Source data.

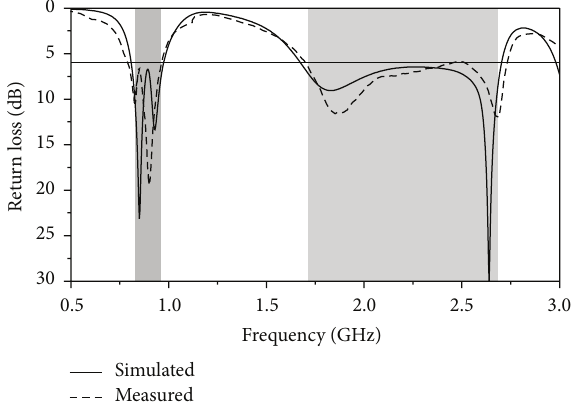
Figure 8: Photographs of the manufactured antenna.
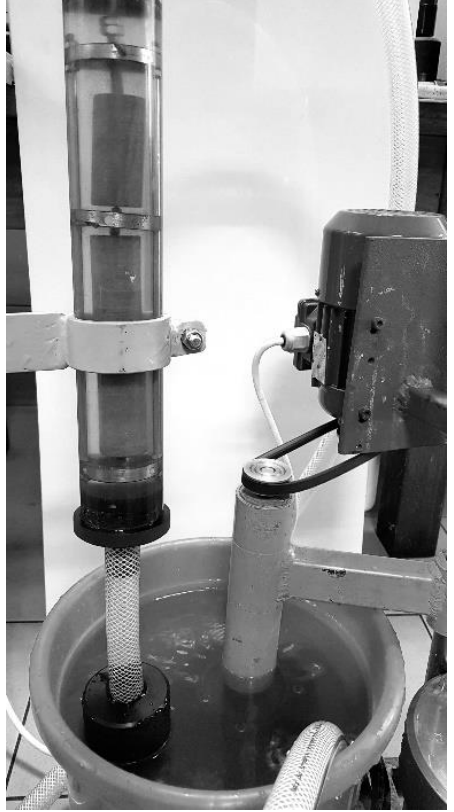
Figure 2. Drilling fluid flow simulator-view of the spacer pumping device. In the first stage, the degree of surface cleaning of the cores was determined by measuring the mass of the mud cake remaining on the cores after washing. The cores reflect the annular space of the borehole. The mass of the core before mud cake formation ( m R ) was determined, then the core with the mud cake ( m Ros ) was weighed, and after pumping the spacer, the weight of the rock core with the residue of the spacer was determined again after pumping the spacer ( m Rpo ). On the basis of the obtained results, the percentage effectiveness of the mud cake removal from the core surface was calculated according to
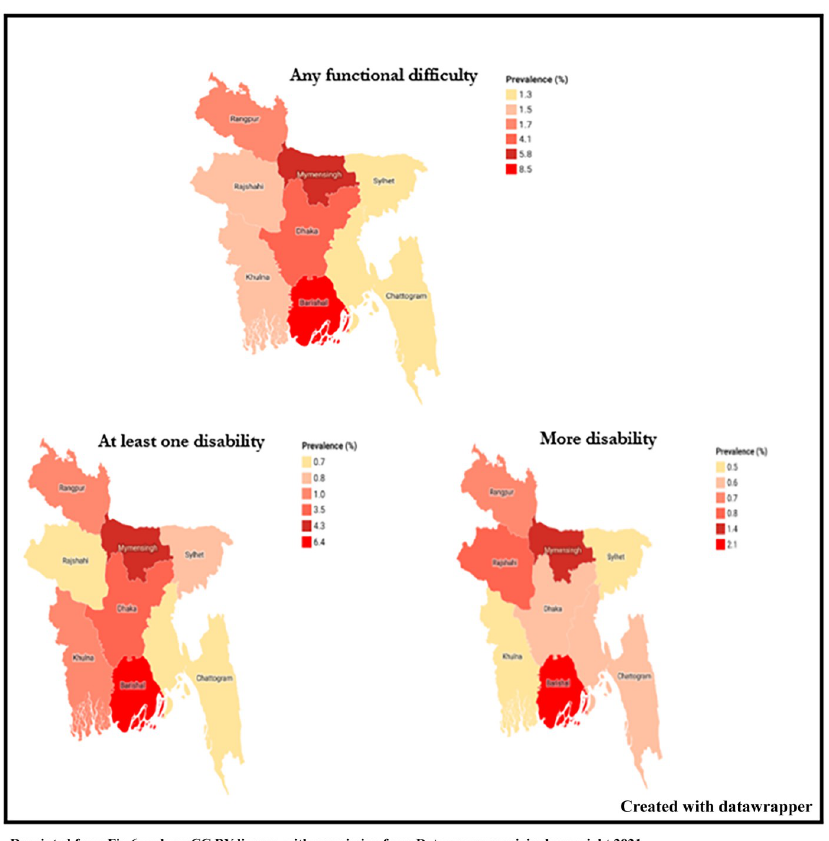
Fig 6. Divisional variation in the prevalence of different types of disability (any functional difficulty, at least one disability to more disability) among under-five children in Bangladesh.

Work task. Line by line, output the material above exactly, passing over the pictures.

Exercise output.
Figure 8: Photographs of the manufactured antenna.
Figure 2. Drilling fluid flow simulator-view of the spacer pumping device. In the first stage, the degree of surface cleaning of the cores was determined by measuring the mass of the mud cake remaining on the cores after washing. The cores reflect the annular space of the borehole. The mass of the core before mud cake formation ( m R ) was determined, then the core with the mud cake ( m Ros ) was weighed, and after pumping the spacer, the weight of the rock core with the residue of the spacer was determined again after pumping the spacer ( m Rpo ). On the basis of the obtained results, the percentage effectiveness of the mud cake removal from the core surface was calculated according to
Fig 6. Divisional variation in the prevalence of different types of disability (any functional difficulty, at least one disability to more disability) among under-five children in Bangladesh.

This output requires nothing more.